■ **TASK REQUIREMENTS**
In the commentary on Amnesty International, what does the quoted passage give as the basis for Hitchens' view that qualitative judgments should never have been Amnesty's business?

Kenney vs. Amnesty: The case against Amnesty International


My latest column points out that a lot of people are just generally fed up with Amnesty International and that a lot of them are political conservatives. Here’s what that’s about, since it will be news to many readers.

Christopher Hitchens, hard to pin down on any left-right spectrum and widely admired for that, is the earliest Amnesty critic I found in a quick search. In 2005 Amnesty called Guantanamo Bay “the gulag of our times.” I think Guantanamo Bay is pretty bad today, was far worse when Dick Cheney was running it, and has never been as bad as the gulag was. Hitchens’ line is pretty close to that, but his overriding argument was that these qualitative judgments should never have been Amnesty’s business:

The founding statutes were quite clear: An Amnesty local was to adopt three “prisoners of conscience,” one from either side of the Cold War and one from a “neutral” state. Letters were to be written to the relevant governments and to newspapers in free countries. Though physical torture and capital punishment were opposed in all cases, no overt political position was to be taken.

■ **MATERIAL PROVIDED**
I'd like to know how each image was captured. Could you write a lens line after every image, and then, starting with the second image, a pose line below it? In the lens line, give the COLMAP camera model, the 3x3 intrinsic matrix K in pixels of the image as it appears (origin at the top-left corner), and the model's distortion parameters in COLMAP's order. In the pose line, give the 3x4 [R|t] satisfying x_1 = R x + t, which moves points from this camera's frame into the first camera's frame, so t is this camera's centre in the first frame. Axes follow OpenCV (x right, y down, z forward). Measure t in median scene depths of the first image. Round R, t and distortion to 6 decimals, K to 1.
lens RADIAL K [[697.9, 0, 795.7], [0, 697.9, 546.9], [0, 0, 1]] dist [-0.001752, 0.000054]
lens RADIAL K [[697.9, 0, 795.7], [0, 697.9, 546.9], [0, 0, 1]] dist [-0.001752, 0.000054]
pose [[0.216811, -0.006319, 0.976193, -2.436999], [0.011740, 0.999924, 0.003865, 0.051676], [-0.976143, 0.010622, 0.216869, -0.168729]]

■ **TASK RESULT**
Amnesty's founding statutes stated that no overt political position was to be taken. Each Amnesty local was to adopt three "prisoners of conscience," one from either side of the Cold War and one from a "neutral" state. Its work was to be writing letters to the relevant governments and to newspapers in free countries, while opposing physical torture and capital punishment in all cases.